Olney principal James Thompson said that the district uses an unfair measure to judge its academic success, comparing it to some special admission schools instead of other neighborhood schools in its area, including Frankford and Edison. He asked what would happen to the students if they were forced to go elsewhere.
“We are the best option for students we serve,” he said, urging SRC members to visit and see for themselves.
Commissioner Bill Green told Thompson that he agreed Olney was its students’ best option, and imagine “what you could do with 28 percent more money in your budget,” citing the high administrative overhead. Green told Thompson he and the staff should split with Aspira and start “the first principal-and-teacher-led turnaround” in the district.
The district has not named any new Renaissance schools in the last two years, and said it has been conducting a comprehensive review of the Renaissance initiative for more than a year. District officials said Thursday night that review is still ongoing.
Meanwhile, the district has tinkered with other turnaround strategies, such as contract schools. In the contract schools model, the district hires an outside provider to run the school, but still retains the staff and tighter control over its operations.
Two other Renaissance charters run by Universal Companies in Southwest Philadelphia, Vare Middle and Audenried High schools, were also first recommended for nonrenewal in April 2016. No action was taken on them, but Wilkerson said she expected votes on their fate to come up in January or February 2018.
Sources had said there was not yet consensus among the five SRC members about what should be done with those schools, which were also cited primarily for academic and financial deficiencies in the CSO’s nonrenewal recommendations.
All four schools — the two run by Universal and the two run by Aspira — have waited in limbo for nearly two years. In April and May 2016, the SRC first attempted to decide their fates, but couldn’t muster the votes needed to take action in either direction.

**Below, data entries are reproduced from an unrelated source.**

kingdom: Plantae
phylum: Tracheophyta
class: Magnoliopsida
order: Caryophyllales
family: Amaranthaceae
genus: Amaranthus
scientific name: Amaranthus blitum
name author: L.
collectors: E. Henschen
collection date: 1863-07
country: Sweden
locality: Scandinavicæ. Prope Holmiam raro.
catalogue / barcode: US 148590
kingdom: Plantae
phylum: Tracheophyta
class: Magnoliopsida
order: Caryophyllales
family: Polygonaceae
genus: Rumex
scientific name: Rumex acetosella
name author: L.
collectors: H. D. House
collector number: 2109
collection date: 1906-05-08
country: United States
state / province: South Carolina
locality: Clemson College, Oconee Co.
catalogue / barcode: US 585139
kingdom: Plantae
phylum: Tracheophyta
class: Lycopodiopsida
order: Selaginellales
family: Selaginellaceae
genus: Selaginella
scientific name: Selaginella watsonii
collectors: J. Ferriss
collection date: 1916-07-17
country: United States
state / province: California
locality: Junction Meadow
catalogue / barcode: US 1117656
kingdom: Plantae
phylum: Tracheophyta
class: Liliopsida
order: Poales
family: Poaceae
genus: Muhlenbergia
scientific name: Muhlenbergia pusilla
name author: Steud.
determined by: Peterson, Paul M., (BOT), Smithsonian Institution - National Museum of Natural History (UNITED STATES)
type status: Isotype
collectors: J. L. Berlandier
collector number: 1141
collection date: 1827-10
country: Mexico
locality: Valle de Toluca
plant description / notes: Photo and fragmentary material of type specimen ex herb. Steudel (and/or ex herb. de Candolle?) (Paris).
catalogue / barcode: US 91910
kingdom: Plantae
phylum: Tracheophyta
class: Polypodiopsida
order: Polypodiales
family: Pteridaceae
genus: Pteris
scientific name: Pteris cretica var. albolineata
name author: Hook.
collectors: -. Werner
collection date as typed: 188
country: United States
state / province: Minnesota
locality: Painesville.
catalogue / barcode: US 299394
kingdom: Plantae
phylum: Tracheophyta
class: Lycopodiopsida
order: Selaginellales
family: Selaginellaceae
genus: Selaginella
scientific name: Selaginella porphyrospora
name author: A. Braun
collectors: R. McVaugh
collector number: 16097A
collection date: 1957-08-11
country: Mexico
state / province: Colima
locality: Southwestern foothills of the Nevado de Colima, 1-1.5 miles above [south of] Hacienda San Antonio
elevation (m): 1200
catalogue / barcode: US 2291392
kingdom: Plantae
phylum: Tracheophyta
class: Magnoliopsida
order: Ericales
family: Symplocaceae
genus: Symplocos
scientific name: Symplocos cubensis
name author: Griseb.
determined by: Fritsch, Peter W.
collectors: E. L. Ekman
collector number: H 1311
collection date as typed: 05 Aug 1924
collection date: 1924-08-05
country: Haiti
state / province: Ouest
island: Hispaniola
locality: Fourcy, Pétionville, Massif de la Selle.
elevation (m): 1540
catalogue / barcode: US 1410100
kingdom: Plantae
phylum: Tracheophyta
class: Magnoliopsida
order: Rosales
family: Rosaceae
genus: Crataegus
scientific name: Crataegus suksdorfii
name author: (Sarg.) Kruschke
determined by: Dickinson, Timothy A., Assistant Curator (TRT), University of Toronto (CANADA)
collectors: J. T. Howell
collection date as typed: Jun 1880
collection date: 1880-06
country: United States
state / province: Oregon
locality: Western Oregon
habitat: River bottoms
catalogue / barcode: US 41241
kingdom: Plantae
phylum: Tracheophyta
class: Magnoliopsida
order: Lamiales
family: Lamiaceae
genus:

For part of that time, the SRC did not have a full complement of five members.
The case of the Aspira schools was further clouded by the addition of attorney and former mayoral candidate Ken Trujillo, who took on an advisory role with the organization in an effort to stave off the schools’ closing. He appeared before the SRC that spring and asked for time to straighten out the nonprofit’s troubles, which included a payout to settle sexual harassment claims against Aspira CEO Alfredo Calderon.
Before Thursday, nonrenewal votes on the Aspira schools had appeared on the SRC’s agenda three times, the last of which came in October 2016. But the SRC never took definitive action, and the issue largely receded from public view for over a year.
And it could be years more before Olney and Stetson return to district control, if it ever happens. The SRC has to take a second nonrenewal vote after a series of public meetings. If the SRC reaches the same decision it did Thursday night, Aspira can then appeal the decision to a state board and eventually sue in Commonwealth Court.
Also at the meeting, parent Isaac Gardner angrily confronted the SRC over an incident in which his 8-year-old son at Solis-Cohen Elementary School was taken into a bathroom by a school police officer. Superintendent William Hite acknowledged that mistakes had been made and an investigation into possible misconduct on the part of the officer would be reopened. Julien Terrell of the Philadelphia Student Union also angrily addressed the board, saying that eventually school police officers should be eliminated.